YOUR INSTRUCTIONS:
Present the following data again exactly as it is shown.

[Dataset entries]
──────

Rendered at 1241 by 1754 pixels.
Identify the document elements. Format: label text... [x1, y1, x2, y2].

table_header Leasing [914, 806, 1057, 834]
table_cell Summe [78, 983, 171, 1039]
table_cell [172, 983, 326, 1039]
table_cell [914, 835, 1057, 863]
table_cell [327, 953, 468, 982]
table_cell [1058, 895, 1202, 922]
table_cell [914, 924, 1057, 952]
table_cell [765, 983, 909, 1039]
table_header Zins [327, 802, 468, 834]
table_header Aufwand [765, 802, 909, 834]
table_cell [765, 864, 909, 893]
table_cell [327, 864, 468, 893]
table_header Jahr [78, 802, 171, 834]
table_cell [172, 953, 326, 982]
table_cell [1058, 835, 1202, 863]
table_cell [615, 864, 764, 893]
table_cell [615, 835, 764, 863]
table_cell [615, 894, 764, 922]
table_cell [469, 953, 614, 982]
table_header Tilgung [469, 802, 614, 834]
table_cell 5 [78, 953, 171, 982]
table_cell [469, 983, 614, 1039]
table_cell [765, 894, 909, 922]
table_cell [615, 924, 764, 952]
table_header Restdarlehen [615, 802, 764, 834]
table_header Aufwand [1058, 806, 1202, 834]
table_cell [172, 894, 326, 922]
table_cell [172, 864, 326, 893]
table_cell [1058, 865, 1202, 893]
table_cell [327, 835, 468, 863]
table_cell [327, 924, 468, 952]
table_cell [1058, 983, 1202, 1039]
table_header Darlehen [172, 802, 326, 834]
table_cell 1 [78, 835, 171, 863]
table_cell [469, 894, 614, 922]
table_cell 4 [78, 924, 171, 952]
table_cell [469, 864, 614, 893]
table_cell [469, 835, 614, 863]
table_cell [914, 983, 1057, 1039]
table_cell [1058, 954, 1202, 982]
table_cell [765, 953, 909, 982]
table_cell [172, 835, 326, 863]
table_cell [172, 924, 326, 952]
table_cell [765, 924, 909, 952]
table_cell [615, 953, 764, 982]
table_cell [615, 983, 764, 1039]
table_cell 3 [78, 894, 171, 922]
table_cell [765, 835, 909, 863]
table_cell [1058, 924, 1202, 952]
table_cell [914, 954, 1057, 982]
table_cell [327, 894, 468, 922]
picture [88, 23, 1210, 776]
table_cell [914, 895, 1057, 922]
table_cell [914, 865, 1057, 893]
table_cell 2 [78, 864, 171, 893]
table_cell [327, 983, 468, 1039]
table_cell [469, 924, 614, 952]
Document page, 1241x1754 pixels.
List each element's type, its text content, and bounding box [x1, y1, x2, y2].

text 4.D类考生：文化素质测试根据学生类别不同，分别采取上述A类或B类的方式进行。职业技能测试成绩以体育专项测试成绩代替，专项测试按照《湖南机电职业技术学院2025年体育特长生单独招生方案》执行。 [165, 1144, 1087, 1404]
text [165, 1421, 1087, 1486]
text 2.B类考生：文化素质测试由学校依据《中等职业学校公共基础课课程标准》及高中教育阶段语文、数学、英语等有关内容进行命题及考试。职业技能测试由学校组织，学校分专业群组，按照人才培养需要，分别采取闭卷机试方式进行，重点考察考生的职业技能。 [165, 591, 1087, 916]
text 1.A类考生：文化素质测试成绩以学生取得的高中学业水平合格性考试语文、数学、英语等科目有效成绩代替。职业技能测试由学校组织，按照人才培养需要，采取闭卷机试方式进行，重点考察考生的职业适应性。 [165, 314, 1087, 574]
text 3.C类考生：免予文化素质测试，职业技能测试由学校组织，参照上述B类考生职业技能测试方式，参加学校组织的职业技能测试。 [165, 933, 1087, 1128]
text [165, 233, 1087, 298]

──────

ANSWER AREA:
Rendered at 1241 by 1754 pixels.
Identify the document elements. Format: label text... [x1, y1, x2, y2].

table_header Leasing [914, 806, 1057, 834]
table_cell Summe [78, 983, 171, 1039]
table_cell [172, 983, 326, 1039]
table_cell [914, 835, 1057, 863]
table_cell [327, 953, 468, 982]
table_cell [1058, 895, 1202, 922]
table_cell [914, 924, 1057, 952]
table_cell [765, 983, 909, 1039]
table_header Zins [327, 802, 468, 834]
table_header Aufwand [765, 802, 909, 834]
table_cell [765, 864, 909, 893]
table_cell [327, 864, 468, 893]
table_header Jahr [78, 802, 171, 834]
table_cell [172, 953, 326, 982]
table_cell [1058, 835, 1202, 863]
table_cell [615, 864, 764, 893]
table_cell [615, 835, 764, 863]
table_cell [615, 894, 764, 922]
table_cell [469, 953, 614, 982]
table_header Tilgung [469, 802, 614, 834]
table_cell 5 [78, 953, 171, 982]
table_cell [469, 983, 614, 1039]
table_cell [765, 894, 909, 922]
table_cell [615, 924, 764, 952]
table_header Restdarlehen [615, 802, 764, 834]
table_header Aufwand [1058, 806, 1202, 834]
table_cell [172, 894, 326, 922]
table_cell [172, 864, 326, 893]
table_cell [1058, 865, 1202, 893]
table_cell [327, 835, 468, 863]
table_cell [327, 924, 468, 952]
table_cell [1058, 983, 1202, 1039]
table_header Darlehen [172, 802, 326, 834]
table_cell 1 [78, 835, 171, 863]
table_cell [469, 894, 614, 922]
table_cell 4 [78, 924, 171, 952]
table_cell [469, 864, 614, 893]
table_cell [469, 835, 614, 863]
table_cell [914, 983, 1057, 1039]
table_cell [1058, 954, 1202, 982]
table_cell [765, 953, 909, 982]
table_cell [172, 835, 326, 863]
table_cell [172, 924, 326, 952]
table_cell [765, 924, 909, 952]
table_cell [615, 953, 764, 982]
table_cell [615, 983, 764, 1039]
table_cell 3 [78, 894, 171, 922]
table_cell [765, 835, 909, 863]
table_cell [1058, 924, 1202, 952]
table_cell [914, 954, 1057, 982]
table_cell [327, 894, 468, 922]
picture [88, 23, 1210, 776]
table_cell [914, 895, 1057, 922]
table_cell [914, 865, 1057, 893]
table_cell 2 [78, 864, 171, 893]
table_cell [327, 983, 468, 1039]
table_cell [469, 924, 614, 952]
Document page, 1241x1754 pixels.
List each element's type, its text content, and bounding box [x1, y1, x2, y2].

text 4.D类考生：文化素质测试根据学生类别不同，分别采取上述A类或B类的方式进行。职业技能测试成绩以体育专项测试成绩代替，专项测试按照《湖南机电职业技术学院2025年体育特长生单独招生方案》执行。 [165, 1144, 1087, 1404]
text [165, 1421, 1087, 1486]
text 2.B类考生：文化素质测试由学校依据《中等职业学校公共基础课课程标准》及高中教育阶段语文、数学、英语等有关内容进行命题及考试。职业技能测试由学校组织，学校分专业群组，按照人才培养需要，分别采取闭卷机试方式进行，重点考察考生的职业技能。 [165, 591, 1087, 916]
text 1.A类考生：文化素质测试成绩以学生取得的高中学业水平合格性考试语文、数学、英语等科目有效成绩代替。职业技能测试由学校组织，按照人才培养需要，采取闭卷机试方式进行，重点考察考生的职业适应性。 [165, 314, 1087, 574]
text 3.C类考生：免予文化素质测试，职业技能测试由学校组织，参照上述B类考生职业技能测试方式，参加学校组织的职业技能测试。 [165, 933, 1087, 1128]
text [165, 233, 1087, 298]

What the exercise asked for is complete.